The use of attention mechanisms and ensemble voting distinguishes this approach, yielding robust performance without compromising evaluation integrity.

Theoretical and Practical Implications

The integration of transfer learning, custom convolutional layers, and attention mechanisms demonstrates the efficacy of leveraging hierarchical and context-aware feature extraction for medical image classification, even with limited data. The ensemble strategy further enhances reliability, a critical requirement in clinical applications.

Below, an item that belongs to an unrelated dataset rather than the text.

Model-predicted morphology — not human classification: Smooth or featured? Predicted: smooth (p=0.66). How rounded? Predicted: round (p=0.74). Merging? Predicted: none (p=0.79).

The methodology is computationally efficient, scalable, and adaptable to other diagnostic tasks involving structured image patterns.

Theoretically, the results support the hypothesis that spatial attention can compensate for limited data by focusing model capacity on salient regions, and that ensemble methods can mitigate individual model weaknesses. The strong numerical results—particularly the high F1-scores and low false negative rate—underscore the clinical viability of the approach.

Future Directions

Future work should focus on expanding the dataset to improve generalizability, exploring alternative backbone architectures (e.g., EfficientNet, Vision Transformers), and integrating multimodal data (e.g., pen pressure, temporal dynamics) for richer feature representation. Additionally, explainability methods could be incorporated to provide clinicians with interpretable model outputs, facilitating adoption in real-world diagnostic workflows.

Conclusion

This study presents a robust, non-invasive framework for early PD detection using hand-drawn image patterns, leveraging modified transfer learning, attention mechanisms, and ensemble voting. The approach achieves high accuracy and reliability on a balanced, unaugmented test set, demonstrating both practical utility and methodological rigor. The findings have significant implications for the development of accessible, AI-driven diagnostic tools in neurology, with potential for broader application across medical imaging domains.